Persons with significant control
A UK company or LLP must keep a register of persons with significant control over it (its PSCs) unless it falls within one of certain specific exemptions. The exemptions apply only to publicly traded companies listed on the main stock exchange. Companies and LLPs must file their PSC information annually at the UK companies’ registry, which is available to the public.
Broadly, a person has significant control over a company if any of the following apply:
- The person holds more than 25% of the company’s shares (measured by nominal value, not by number of shares).
- The person holds more than 25% of the company’s voting rights.
- The person can appoint or remove a majority of the company’s directors (measured by number of board votes held, not by number of directors).
- The person has the right to exercise, or actually exercises, significant influence or control over the company. (This is a broader condition which captures other forms of control, such as extensive veto rights under shareholders’ agreements. The UK Department for Business, Innovation and Skills has published statutory guidance on situations that may satisfy this condition).
- The person has the right to exercise, or actually exercises, significant influence or control over the activities of a trust or firm which does not have separate legal personality, and the trust or firm satisfies one of the other four conditions above.
These conditions apply regardless of whether the person holds shares in the company and is registered in the company’s shareholder register. The purpose of the PSC regime is to prevent the ultimate owner of a company from concealing his or her identity by, for example, hiding behind a trust or an offshore company.

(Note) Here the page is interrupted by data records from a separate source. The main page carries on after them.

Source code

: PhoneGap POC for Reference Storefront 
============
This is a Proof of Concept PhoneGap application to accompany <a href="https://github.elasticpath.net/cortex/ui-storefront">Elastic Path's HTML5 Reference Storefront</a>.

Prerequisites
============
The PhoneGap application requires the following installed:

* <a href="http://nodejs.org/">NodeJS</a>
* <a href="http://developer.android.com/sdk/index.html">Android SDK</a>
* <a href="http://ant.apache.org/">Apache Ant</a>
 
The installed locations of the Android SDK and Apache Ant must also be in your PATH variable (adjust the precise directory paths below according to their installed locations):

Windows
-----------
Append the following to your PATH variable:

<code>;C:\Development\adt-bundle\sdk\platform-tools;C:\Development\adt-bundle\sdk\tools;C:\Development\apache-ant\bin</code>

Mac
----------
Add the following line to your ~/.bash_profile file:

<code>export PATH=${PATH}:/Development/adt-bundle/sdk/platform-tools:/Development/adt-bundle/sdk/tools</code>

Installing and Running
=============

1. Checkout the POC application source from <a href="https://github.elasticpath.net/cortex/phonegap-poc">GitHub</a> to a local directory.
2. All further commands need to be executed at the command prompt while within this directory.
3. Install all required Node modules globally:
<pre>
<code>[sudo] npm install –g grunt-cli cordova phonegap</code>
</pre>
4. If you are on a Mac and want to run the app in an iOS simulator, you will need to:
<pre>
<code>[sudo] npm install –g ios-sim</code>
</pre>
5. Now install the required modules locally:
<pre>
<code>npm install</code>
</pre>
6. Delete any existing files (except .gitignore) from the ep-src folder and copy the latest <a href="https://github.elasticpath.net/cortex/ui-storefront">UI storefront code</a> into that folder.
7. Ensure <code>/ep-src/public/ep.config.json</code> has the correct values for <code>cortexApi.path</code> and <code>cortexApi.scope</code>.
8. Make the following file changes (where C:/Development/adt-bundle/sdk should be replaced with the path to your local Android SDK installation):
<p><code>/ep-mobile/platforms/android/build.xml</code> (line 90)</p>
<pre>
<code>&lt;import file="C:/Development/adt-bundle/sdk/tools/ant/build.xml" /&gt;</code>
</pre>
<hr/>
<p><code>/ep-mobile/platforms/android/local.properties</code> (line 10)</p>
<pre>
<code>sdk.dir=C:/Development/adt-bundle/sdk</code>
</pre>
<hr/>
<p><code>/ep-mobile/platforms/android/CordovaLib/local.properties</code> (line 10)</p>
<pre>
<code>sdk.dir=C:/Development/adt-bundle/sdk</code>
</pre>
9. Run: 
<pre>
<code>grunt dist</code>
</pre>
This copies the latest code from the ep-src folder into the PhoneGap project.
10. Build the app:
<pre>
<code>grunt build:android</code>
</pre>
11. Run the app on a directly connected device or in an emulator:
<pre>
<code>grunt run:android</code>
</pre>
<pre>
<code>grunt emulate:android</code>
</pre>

Failure to comply with an information request is a criminal offence. In addition, if a PSC persistently fails to comply with an information request, the PSC’s interest in the company (which can comprise shares or other rights) can be restricted. The PSC will not be able to transfer that interest, and all voting and dividend rights attached to the interest will be suspended. The regime also applies to LLPs with some modifications. Under the Fourth European Union Money Laundering Directive, the regime will need to be extended to other kinds of legal entity in due course.